NON + STAGE TRUFFA! IN SICILIA FIRMIAMO GLI STAGE!

11/01/2012

11 gennaio 2012

Non + stage truffa! In Sicilia firmiamo gli stage!

Va verso la conclusione la raccolta firme per la proposta di legge regionale che introduce norme più eque e dignitose che regolino gli Stage formativi all’interno delle aziende.
“La Sicilia” spiega la Filcams Cgil regionale “ha un tasso di disoccupazione giovanile che supera di 10 punti percentuali la media nazionale e tocca picchi superiori al 50% in alcune province, e la regione, al tempo della crisi economica globale, non è esattamente un paradiso per un giovane che va alla ricerca del primo lavoro. Per molti, infatti, lo stage diventa uno strumento che può diventare la chiave di accesso al mondo del lavoro. Gli stagisti sono ogni anno circa 17 mila, un esercito composto soprattutto da giovani qualificati diplomati e laureati, ragazzi e ragazze che iniziano uno stage sperando di imparare qualcosa, ma spesso il sogno di tanti giovani di entrare nel mondo del lavoro si trasforma in un incubo. Dietro alla parola stage infatti si nascondono rapporti di lavoro non retribuito, senza i più elementari diritti, senza un vero progetto formativo”.
Per riportare lo stage alla sua funzione originaria, per arginare l’uso degli stage truffa, per dare diritti e tutele agli stagisti, per rilanciare l’occupazione giovanile è nata la campagna “FIRMIAMO GLI STAGE”. E’ una campagna regionale promossa dai giovani della CGIL in Sicilia e da diverse associazioni che operano nel territorio regionale. Campagna condivisa dalla FILCAMS CGIL che rappresenta tutti quei comparti in cui questo strumento viene usato in maniera non corretta.

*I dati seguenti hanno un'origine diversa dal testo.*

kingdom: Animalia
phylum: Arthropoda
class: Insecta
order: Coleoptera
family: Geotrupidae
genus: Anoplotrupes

“La proposta di legge che vogliamo portare al Parlamento Regionale – afferma il Segretario Generale della FILCAMS CGIL di Enna Sandro Pagaria – è volta a contrastare l’uso scorretto di questo strumento, riempiendo il vuoto normativo in materia a livello regionale. Abbiamo pensato – aggiunge Pagaria – di far partire dal basso una proposta di legge che regoli l’uso degli stage nella regione. Tre sono gli obiettivi principali: garantire diritti e tutele agli stagisti, arginare l’uso degli stage truffa e rilanciare l’occupazione giovanile. Nella proposta, per garantire diritti agli stagisti, è prevista l’assicurazione obbligatoria contro gli infortuni sul lavoro e verso terzi, la durata certa del periodo di stage, la parità di trattamento su trasporti e buoni pasto rispetto ai dipendenti dell’azienda ospitante, la certificazione delle competenze acquisite. In provincia di Enna concluderemo il 12 gennaio la campagna con un punto di raccolta firme al Sicilia Outlet Village, – continua il Segretario Generale della FILCAMS CGIL di Enna – in quanto lo riteniamo il luogo simbolo dell’occupazione giovanile in cui evitare che si arrivi all’abuso di questo strumento, e con l’auspicio di vedere ridurre sempre più la precarietà degli addetti che attualmente operano al suo interno, andando verso la direzione della stabilità, grazie a un lavoro con il quale poter programmare un futuro stabile, evitando che la attuale attività lavorativa rimanga un’occupazione di passaggio per tutti gli addetti che in quella struttura operano.”